At the beginning of Itamar Moses’s Love/Stories (or But You Will Get Used To It), a series of short plays at the Flea Theater, the playwright himself makes the announcement to turn off all cell phones and unwrap bits of candy before the lights go down. Moses delivers the expected cell phone/candy jokes, in some detail, then asks audience members that are friends of his to e-mail him with some sort of comment after the show, even if it’s just, “I’m speechless.” His tone of voice is hyper-self-aware, and it’s meant to be disarming, but it’s so aggressive and cocky that its nominal basis in self-deprecation feels like a disingenuous ploy. This queasy balance between cleverness and put-on “don’t kick me” entreaty is reflected quite clearly in the plays themselves.
Moses caused a small stir last year with The Four of Us, a roman à clef about his longtime friendship/rivalry with the commercially successful young novelist Jonathan Safran Foer. There’s not much of Foer’s cloying “I live in Brooklyn and I marvel at the light on the trees” style in Moses’s work, but he can’t resist trying to get laughs with broken English, as Foer did in Everything is Illuminated. In the fourth play here, Maren Langdon plays a Russian actress trying to interpret the deep and sometimes salacious thoughts of her director/mentor (Felipe Bonilla). The way she paraphrases the titles of Chekhov’s The Seagull and The Three Sisters is funny, but not in any organic way, or in a way that can be tied to any larger point.
The most characteristic of the five plays here is Authorial Intent, which starts as a standard relationship drama between a guy (Michael Micalizzi) and a girl (Laurel Holland) who have just moved in together. After an uncertain conclusion, Holland and Micalizzi do the entire play again, only this time spelling out all of the “authorial intent” and all of their actorly motivation. After this, Holland and Micalizzi drop their characters and address each other as actors, or as themselves, seemingly after the show; they discuss Moses’s play, and Holland tries to speak positively about his writing, but finally says, “It’s just a role.” Micalizzi is self-deprecating about his appearance in exactly the same way that Moses was self-deprecating in his cell phone announcement, and it has the expected disarming effect on Holland. So we have a mediocre short play, followed by a deconstruction of it that makes it even less interesting than it was, and then a short, very believable interaction between two actors complaining about it. I suppose such self-criticism on Moses’s part could be construed as gutsy, but it’s just really uncomfortable.

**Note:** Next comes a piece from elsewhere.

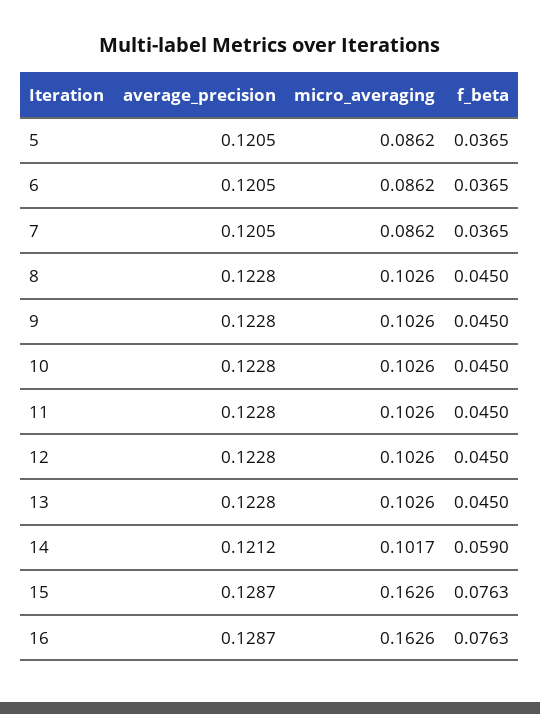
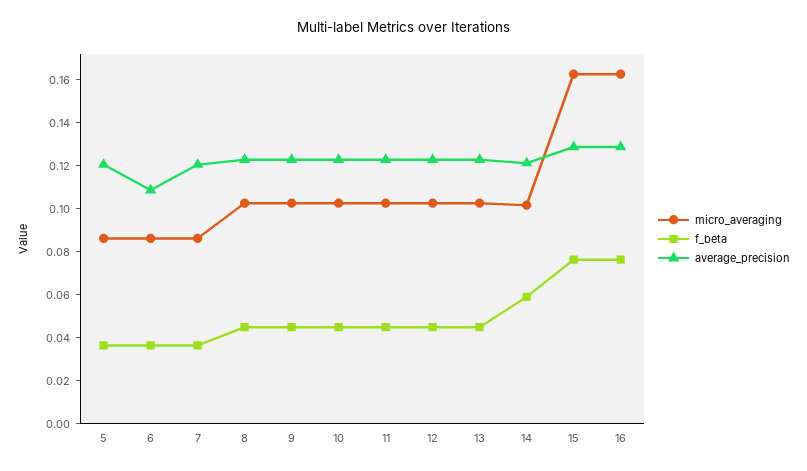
average_precision, 6: 0.1205 -> 0.11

Also uncomfortable is his portrayal of his female characters as unreachably mysterious and neurotic, especially in the second play, where a long-time temp worker (Langdon) has a meltdown over the phone with her boyfriend, succumbs to a lustful kiss with her co-worker (Micalizzi), then brushes him off completely when the boyfriend calls back. It’s an old Woody Allen joke, this sort of thing, something that needs to be left in the past. And wouldn’t you know it, Moses is aware of this problem in his writing too: in the fifth play, a writer figure (John Russo) goes on and on about how he’s too paralyzed and uncertain to write dialogue or even thoughts for his female character (Holland). Being aware of a problem isn’t salutary, finally, if you’re not going to fix it. The ball is in your court, Moses.